BEGIN SELECTED EXCERPT

Also, please have a look at the additional properties page in the wiki of the spec. I requested creating that page with source maps or DOM element linking in mind. It would be great if we could define a reusable standard structure for it. I have something like this in mind with all properties optional:

term.source = {
  url, // file or http URL
  line, // line number
  position, // start position of the token
  text, // text of the token
  element // DOM element for RDFa
}

I'm back in the week of 22nd of July. It would be great if we could keep the discussion open till the end of that week.

RubenVerborgh · 2024-07-07T12:19:58Z

@bergos

That may cause problems if someone else comes up with the same idea but with different properties.

Indeed, and thanks for looking at this.

That's the main reason why I am proposing an object as an optional second argument, so { token } rather than directly token or even a string. This should give us the extensibility we're looking for.

Just pass a flag to the constructor of the parser, and if it's set, set the properties after creating the Term instance

I could also agree with this; just not a big fan of external classes managing the internal state of another class. Plus, some factories could create frozen objects etc… I think the first approach, with an optional object, is actually the safest all things considered.

Also, please have a look at the additional properties page in the wiki of the spec. I requested creating that page with source maps or DOM element linking in mind. It would be great if we could define a reusable standard structure for it.

END SELECTED EXCERPT
BEGIN EXTRACTED INFORMATION

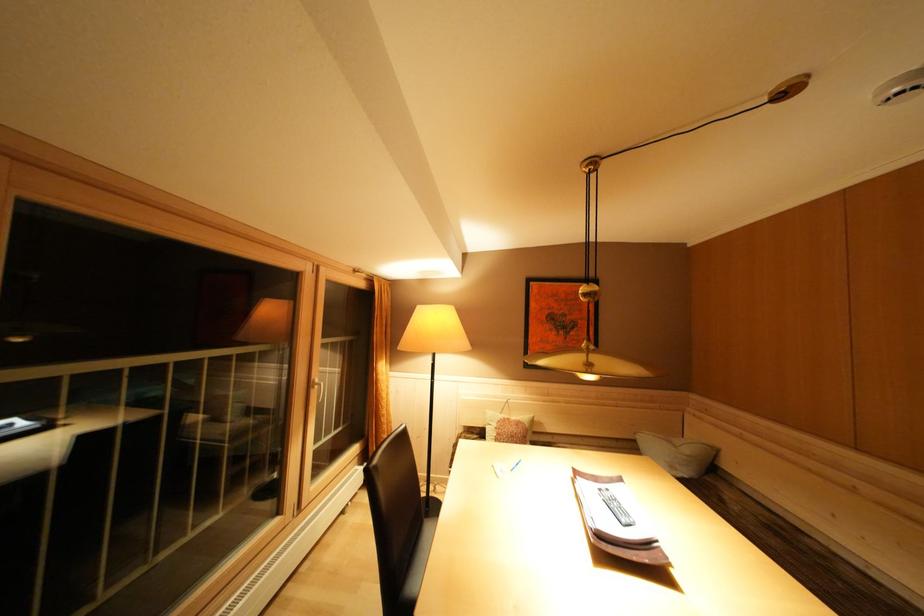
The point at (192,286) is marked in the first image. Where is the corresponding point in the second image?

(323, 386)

END EXTRACTED INFORMATION
BEGIN EXTRACTED INFORMATION

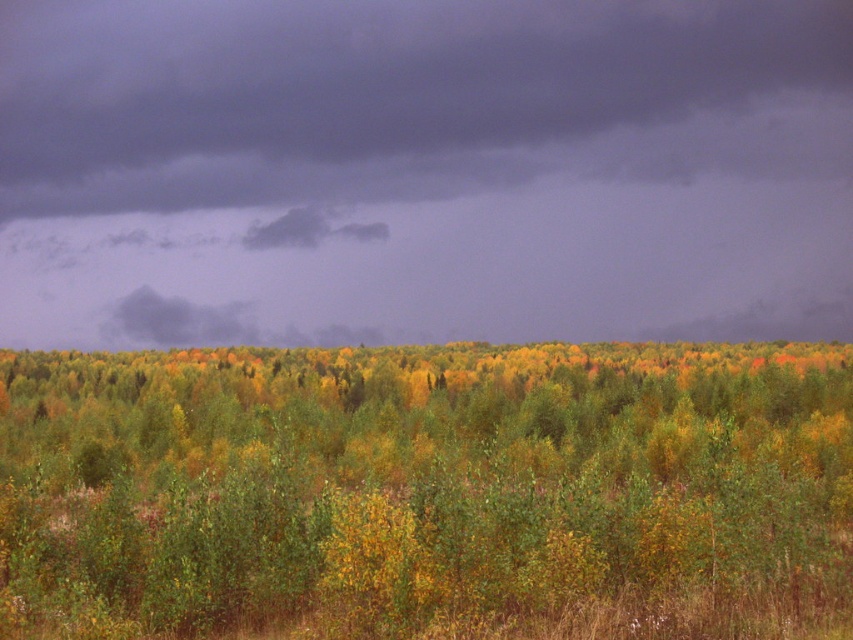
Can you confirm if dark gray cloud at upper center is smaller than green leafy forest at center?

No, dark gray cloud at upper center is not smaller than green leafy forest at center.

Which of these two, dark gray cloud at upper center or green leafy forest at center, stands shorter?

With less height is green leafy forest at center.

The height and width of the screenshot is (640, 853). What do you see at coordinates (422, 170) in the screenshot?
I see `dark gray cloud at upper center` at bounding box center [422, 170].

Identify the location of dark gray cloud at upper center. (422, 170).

END EXTRACTED INFORMATION

### EXERCISE DESCRIPTION
In the forum excerpt, what does RubenVerborgh propose to pass as an optional second argument? The data above is not needed for this work.

### REPLY
An object, such as { token }, rather than the token directly or a string.